• WHAT NEEDS TO BE DONE: Reproduce the complete set of records exactly. No picture is to appear in the copy.
[PROVIDED MATERIAL — start]
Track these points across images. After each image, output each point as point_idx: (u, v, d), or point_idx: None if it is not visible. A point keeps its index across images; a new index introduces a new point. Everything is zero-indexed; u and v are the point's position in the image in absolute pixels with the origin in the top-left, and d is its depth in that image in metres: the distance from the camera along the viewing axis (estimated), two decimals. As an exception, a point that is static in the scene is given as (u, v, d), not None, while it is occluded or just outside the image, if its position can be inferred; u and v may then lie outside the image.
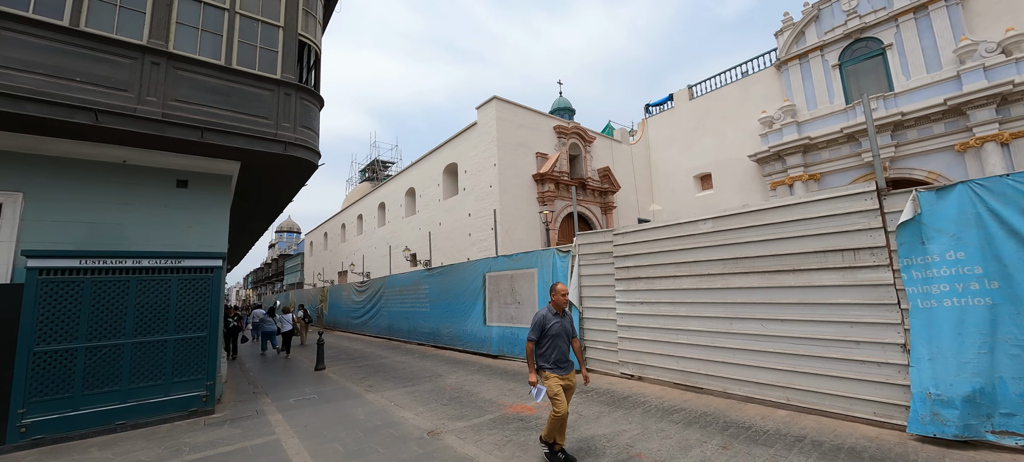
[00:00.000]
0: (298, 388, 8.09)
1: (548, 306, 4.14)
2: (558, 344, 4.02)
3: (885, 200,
[PROVIDED MATERIAL — finish]
• TASK OUTPUT:
Track these points across images. After each image, output each point as point_idx: (u, v, d), or point_idx: None if it is not visible. A point keeps its index across images; a new index introduces a new point. Everything is zero-indexed; u and v are the point's position in the image in absolute pixels with the origin in the top-left, and d is its depth in that image in metres: the distance from the camera along the viewing axis (estimated), two decimals. As an exception, a point that is static in the scene is given as (u, v, d), not None, while it is occluded or just outside the image, if its position can be inferred; u and v may then lie outside the image.
[00:00.000]
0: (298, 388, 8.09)
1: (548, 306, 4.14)
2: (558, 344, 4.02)
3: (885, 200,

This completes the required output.